メフィスト編集長 (Méphisto)の編集日記

野良猫たちはスローフード?
Slowfood chez les chats errants


ムルソーという食客

 ボクの家にはムルソーというネコが食事の時間に姿を現します。

 こんな風な顔をして、「お腹がすいた〜」とやります。
 こいつを見るたびに、なんだか変なやつだ、と思ってしまいます。

 やたらに胴体が短い。

 右の写真がボクです。

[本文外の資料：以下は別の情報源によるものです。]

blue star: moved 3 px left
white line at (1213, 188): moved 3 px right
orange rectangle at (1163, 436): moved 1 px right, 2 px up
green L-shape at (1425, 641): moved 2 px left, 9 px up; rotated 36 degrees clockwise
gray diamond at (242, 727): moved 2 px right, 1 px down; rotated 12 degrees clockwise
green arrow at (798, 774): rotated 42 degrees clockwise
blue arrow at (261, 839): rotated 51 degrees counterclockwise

かなり長さが違うでしょう?

 ボクの方が普通だと思います。

 ムルソーは、生まれてからすぐに、頭とお尻を抑えられて圧縮されたのではないでしょうか?・・・

 胴は寸詰まりだけれど、ムルソーはよく食べます。ボクたちが手をつけないワインの煮込みとか、骨がいっぱいの魚なんかも平らげてしまいます。

スローフードを実践するのは野良猫?!

 今日もまたムルソーが食事にやって来たので、ボクは隠れました。

 すると、「ムルソーは偉い! あっぱれだ!」と褒められている声が聞こえてきたのです。

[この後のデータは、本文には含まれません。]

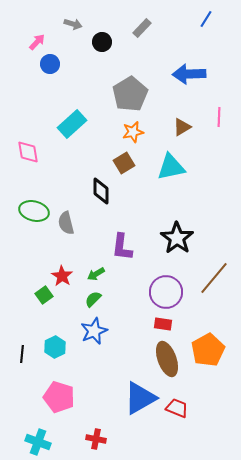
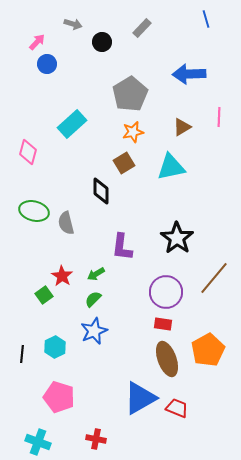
blue line: rotated 48 degrees counterclockwise
blue circle: moved 3 px left
pink diamond: rotated 25 degrees clockwise
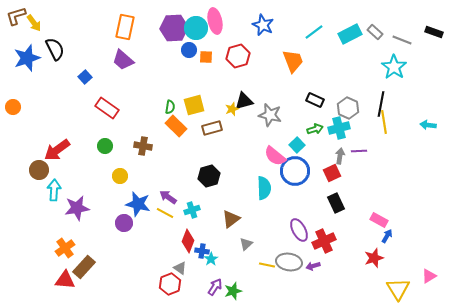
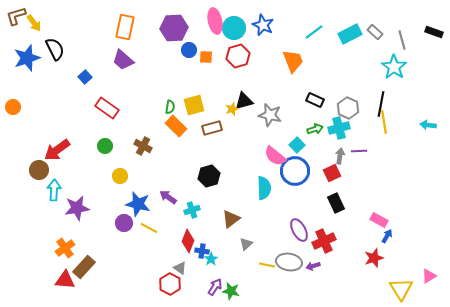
cyan circle at (196, 28): moved 38 px right
gray line at (402, 40): rotated 54 degrees clockwise
brown cross at (143, 146): rotated 18 degrees clockwise
yellow line at (165, 213): moved 16 px left, 15 px down
red hexagon at (170, 284): rotated 10 degrees counterclockwise
yellow triangle at (398, 289): moved 3 px right
green star at (233, 291): moved 2 px left; rotated 30 degrees clockwise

 見に行くと、もうムルソーはいなくなっていて、お皿が残っていました。
 皿には猫のドライフードが入っています。あれ? 珍しく食べ残したんだ・・・、と思いました。

 ボクの家は、今日は食べ残しがなかったからドライフードを出したのだそうです。

 そしたら、匂いを嗅いだムルソー。さっとお尻を向けて立ち去ったのだそうです。それで「あっぱれ!」なんだって。ドライフードなんかは食べたくない、と拒否したので褒められていたのでした。

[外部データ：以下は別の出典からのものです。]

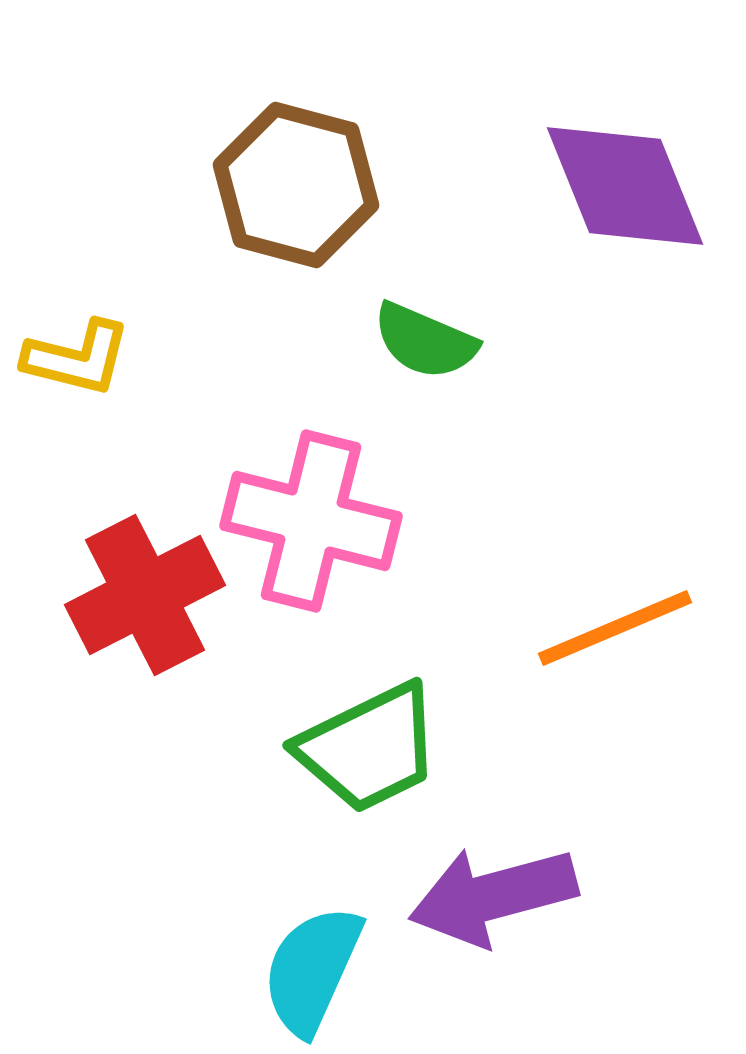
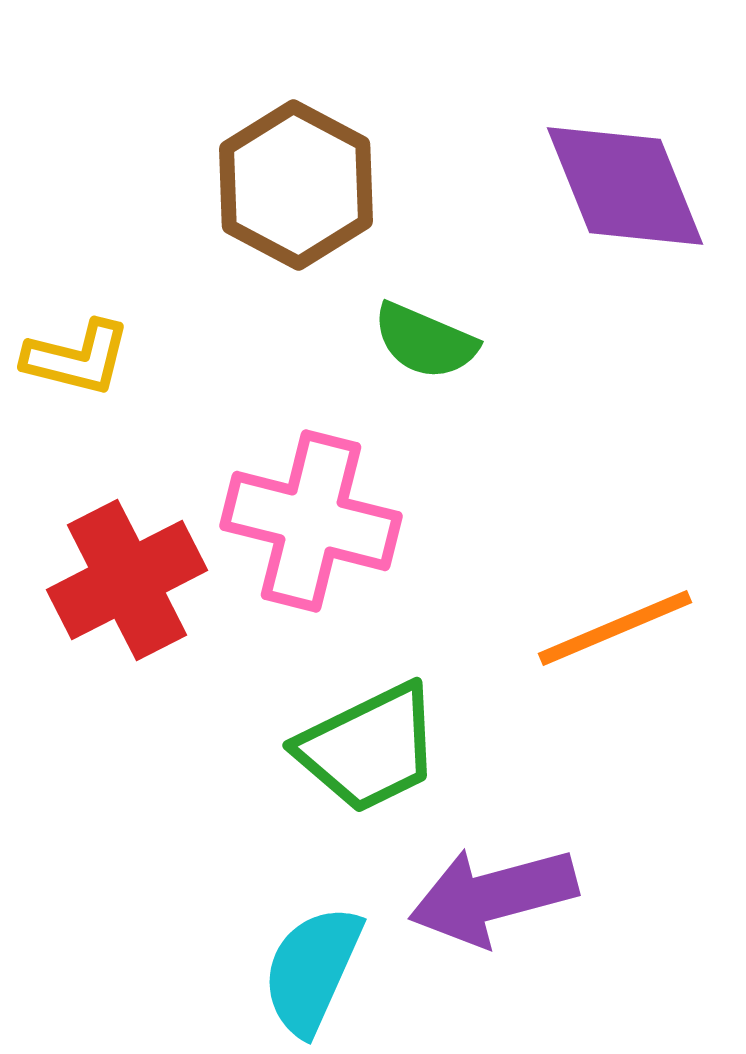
brown hexagon: rotated 13 degrees clockwise
red cross: moved 18 px left, 15 px up
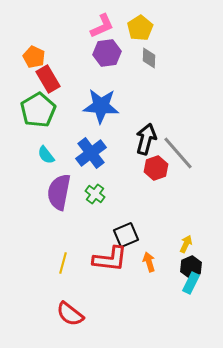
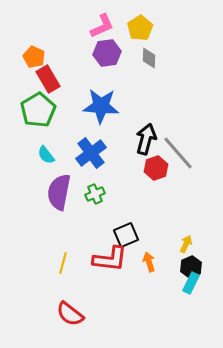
green cross: rotated 30 degrees clockwise
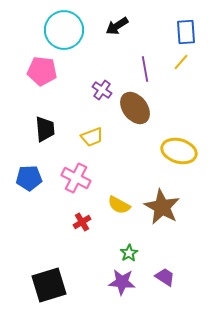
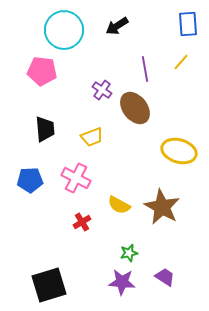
blue rectangle: moved 2 px right, 8 px up
blue pentagon: moved 1 px right, 2 px down
green star: rotated 18 degrees clockwise
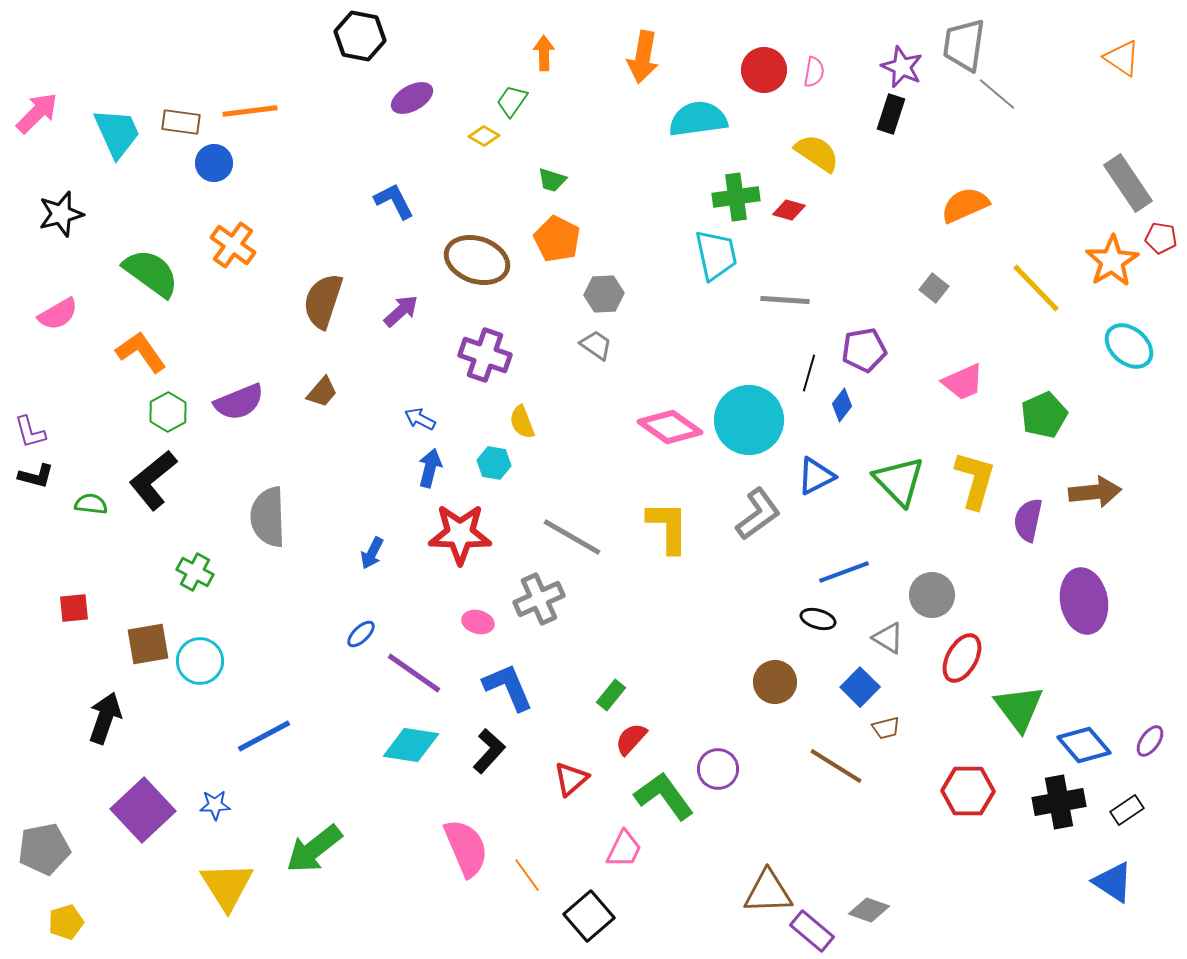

 なんでも食べるのだと思っていたら、インスタント食品には鼻も向けないネコだったのでした。

 考えてみると、ホームレスの猫が食べているのは、人間たちの食べ残し。それから新鮮なネズミの生肉。ドライフードなんか食べつけていないんですよね。

 獣医さんは栄養のバランスの良いドライフードを売っていて、ボクも健康に良いのかなと思って食べていました。でも、これって、人工的な食べ物には違いありませんよね。言ってみればファーストフード。

 ボクは文明に犯されていたのかも知れない・・・。

 本当のグルメだったら、ファーストフードなんか食べるべきものではないのだろうな・・・。そう反省したボクでした。